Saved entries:
------------------------------------------------

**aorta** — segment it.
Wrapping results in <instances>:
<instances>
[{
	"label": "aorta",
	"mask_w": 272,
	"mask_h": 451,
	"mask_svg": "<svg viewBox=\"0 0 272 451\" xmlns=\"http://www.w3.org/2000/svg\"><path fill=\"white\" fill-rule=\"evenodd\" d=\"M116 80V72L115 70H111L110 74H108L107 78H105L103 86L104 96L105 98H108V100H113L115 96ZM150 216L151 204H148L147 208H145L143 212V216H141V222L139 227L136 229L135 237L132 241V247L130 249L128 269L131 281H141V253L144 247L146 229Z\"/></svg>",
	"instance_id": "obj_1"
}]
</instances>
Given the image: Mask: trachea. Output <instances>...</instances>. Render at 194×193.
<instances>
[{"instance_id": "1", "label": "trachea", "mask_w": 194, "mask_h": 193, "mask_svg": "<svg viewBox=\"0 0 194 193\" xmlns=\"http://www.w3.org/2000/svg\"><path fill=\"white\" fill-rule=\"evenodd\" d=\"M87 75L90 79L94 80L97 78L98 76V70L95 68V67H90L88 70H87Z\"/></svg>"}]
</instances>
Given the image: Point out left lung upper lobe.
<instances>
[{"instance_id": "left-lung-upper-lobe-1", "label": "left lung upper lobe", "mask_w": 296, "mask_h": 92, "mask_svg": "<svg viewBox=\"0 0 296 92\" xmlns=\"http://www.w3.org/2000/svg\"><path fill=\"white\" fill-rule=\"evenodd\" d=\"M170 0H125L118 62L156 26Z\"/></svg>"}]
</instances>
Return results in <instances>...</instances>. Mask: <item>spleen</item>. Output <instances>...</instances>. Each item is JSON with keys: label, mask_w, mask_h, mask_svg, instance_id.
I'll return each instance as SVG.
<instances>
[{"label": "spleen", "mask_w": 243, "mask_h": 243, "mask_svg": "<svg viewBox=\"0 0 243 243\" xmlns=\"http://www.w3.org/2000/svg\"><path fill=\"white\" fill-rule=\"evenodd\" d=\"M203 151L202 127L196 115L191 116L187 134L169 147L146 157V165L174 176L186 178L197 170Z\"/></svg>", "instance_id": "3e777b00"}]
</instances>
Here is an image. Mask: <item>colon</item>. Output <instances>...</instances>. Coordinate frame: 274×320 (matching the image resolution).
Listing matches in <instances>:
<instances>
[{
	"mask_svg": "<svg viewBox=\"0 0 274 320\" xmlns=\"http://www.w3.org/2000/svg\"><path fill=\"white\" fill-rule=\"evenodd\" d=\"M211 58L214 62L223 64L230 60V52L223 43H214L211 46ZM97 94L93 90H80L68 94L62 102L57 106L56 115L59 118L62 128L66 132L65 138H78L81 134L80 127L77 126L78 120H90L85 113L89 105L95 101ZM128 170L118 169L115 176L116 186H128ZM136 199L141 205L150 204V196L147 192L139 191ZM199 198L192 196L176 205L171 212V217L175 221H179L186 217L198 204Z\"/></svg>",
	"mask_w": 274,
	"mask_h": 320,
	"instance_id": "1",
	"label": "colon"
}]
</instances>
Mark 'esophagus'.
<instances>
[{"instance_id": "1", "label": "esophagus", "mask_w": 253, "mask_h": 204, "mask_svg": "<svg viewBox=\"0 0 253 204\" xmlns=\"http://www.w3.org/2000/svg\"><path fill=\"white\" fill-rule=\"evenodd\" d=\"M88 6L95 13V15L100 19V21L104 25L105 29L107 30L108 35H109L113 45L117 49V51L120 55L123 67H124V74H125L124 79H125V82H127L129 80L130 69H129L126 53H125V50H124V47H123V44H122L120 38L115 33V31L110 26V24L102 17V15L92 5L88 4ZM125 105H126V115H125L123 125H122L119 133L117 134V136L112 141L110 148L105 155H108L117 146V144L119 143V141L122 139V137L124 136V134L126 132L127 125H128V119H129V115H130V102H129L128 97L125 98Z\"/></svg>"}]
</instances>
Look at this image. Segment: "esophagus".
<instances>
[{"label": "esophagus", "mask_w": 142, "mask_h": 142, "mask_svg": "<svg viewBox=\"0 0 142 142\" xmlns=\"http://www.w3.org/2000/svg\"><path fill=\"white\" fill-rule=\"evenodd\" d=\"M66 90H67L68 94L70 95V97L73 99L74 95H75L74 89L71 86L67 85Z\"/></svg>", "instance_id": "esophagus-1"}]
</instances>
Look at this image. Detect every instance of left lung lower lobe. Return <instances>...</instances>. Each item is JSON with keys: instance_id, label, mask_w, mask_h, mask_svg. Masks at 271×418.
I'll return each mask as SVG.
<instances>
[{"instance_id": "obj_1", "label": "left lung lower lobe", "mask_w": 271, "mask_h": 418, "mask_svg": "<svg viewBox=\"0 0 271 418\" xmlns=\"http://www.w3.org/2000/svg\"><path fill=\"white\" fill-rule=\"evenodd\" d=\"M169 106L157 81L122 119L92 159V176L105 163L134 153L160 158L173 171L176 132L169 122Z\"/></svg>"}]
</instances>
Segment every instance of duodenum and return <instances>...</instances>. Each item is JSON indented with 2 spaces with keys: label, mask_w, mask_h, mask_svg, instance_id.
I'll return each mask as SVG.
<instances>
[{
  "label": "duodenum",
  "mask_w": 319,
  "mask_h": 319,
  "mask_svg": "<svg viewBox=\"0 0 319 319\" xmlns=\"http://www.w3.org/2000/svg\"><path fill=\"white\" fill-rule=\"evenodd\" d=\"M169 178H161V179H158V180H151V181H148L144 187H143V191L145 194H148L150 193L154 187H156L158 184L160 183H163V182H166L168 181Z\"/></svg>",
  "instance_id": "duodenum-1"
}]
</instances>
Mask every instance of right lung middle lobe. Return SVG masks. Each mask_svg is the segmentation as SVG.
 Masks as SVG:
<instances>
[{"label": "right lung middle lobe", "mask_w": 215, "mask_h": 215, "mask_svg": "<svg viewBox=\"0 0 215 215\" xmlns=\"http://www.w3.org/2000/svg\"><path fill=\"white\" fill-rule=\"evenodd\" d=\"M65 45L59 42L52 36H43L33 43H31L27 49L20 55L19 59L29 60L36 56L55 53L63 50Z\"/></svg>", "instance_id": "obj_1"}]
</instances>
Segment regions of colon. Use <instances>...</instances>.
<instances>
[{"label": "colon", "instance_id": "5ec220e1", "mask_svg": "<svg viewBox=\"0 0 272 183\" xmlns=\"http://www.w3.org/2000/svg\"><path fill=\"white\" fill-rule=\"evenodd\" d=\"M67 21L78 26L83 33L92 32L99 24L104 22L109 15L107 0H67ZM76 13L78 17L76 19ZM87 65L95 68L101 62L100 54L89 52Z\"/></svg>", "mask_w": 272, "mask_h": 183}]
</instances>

------------------------------------------------

▶ **Problem requirements**
Gather every line of the records above that contains the string "trachea", and copy each one out in full.

▶ **Answer**
Given the image: Mask: trachea. Output <instances>...</instances>. Render at 194×193.
[{"instance_id": "1", "label": "trachea", "mask_w": 194, "mask_h": 193, "mask_svg": "<svg viewBox=\"0 0 194 193\" xmlns=\"http://www.w3.org/2000/svg\"><path fill=\"white\" fill-rule=\"evenodd\" d=\"M87 75L90 79L94 80L97 78L98 76V70L95 68V67H90L88 70H87Z\"/></svg>"}]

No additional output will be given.